[Collected data]
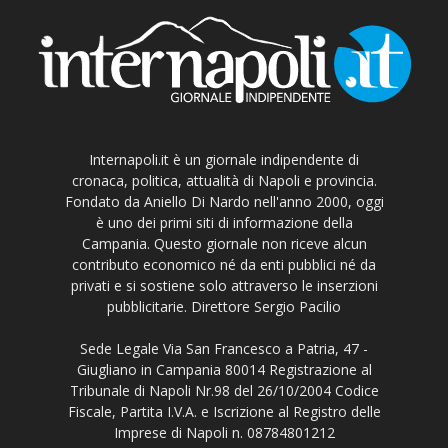
Internapoli.it è un giornale indipendente di
cronaca, politica, attualità di Napoli e provincia.
Fondato da Aniello Di Nardo nell'anno 2000, oggi
è uno dei primi siti di informazione della
Campania. Questo giornale non riceve alcun
contributo economico né da enti pubblici né da
privati e si sostiene solo attraverso le inserzioni
pubblicitarie. Direttore Sergio Pacilio
Sede Legale Via San Francesco a Patria, 47 -
Giugliano in Campania 80014 Registrazione al
Tribunale di Napoli Nr.98 del 26/10/2004 Codice
Fiscale, Partita I.V.A. e Iscrizione al Registro delle
Imprese di Napoli n. 08784801212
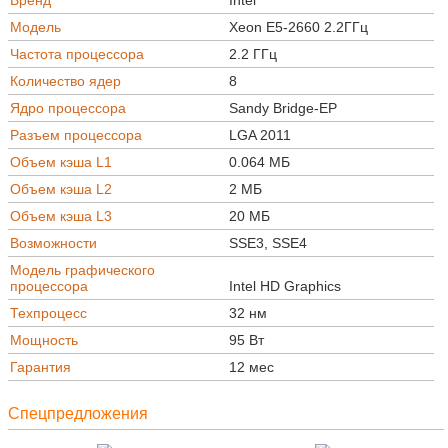
Бренд
Intel
Модель
Xeon E5-2660 2.2ГГц
Частота процессора
2.2 ГГц
Количество ядер
8
Ядро процессора
Sandy Bridge-EP
Разъем процессора
LGA 2011
Объем кэша L1
0.064 МБ
Объем кэша L2
2 МБ
Объем кэша L3
20 МБ
Возможности
SSE3, SSE4
Модель графического
процессора
Intel HD Graphics
Техпроцесс
32 нм
Мощность
95 Вт
Гарантия
12 мес
Спецпредложения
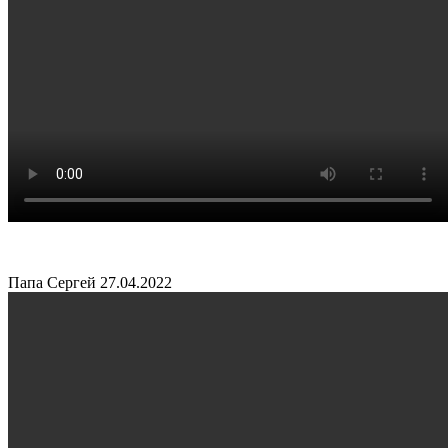
Папа Сергей
27.04.2022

▸ **PROBLEM**: Beginning at the start of the entries and continuing through the line containing "contributo economico né", write those lines out again with "giornale" renamed to "quotidiano" and nothing else changed. Leave the pictures out.

▸ **RESULT OF THIS EXERCISE**:
Internapoli.it è un quotidiano indipendente di
cronaca, politica, attualità di Napoli e provincia.
Fondato da Aniello Di Nardo nell'anno 2000, oggi
è uno dei primi siti di informazione della
Campania. Questo quotidiano non riceve alcun
contributo economico né da enti pubblici né da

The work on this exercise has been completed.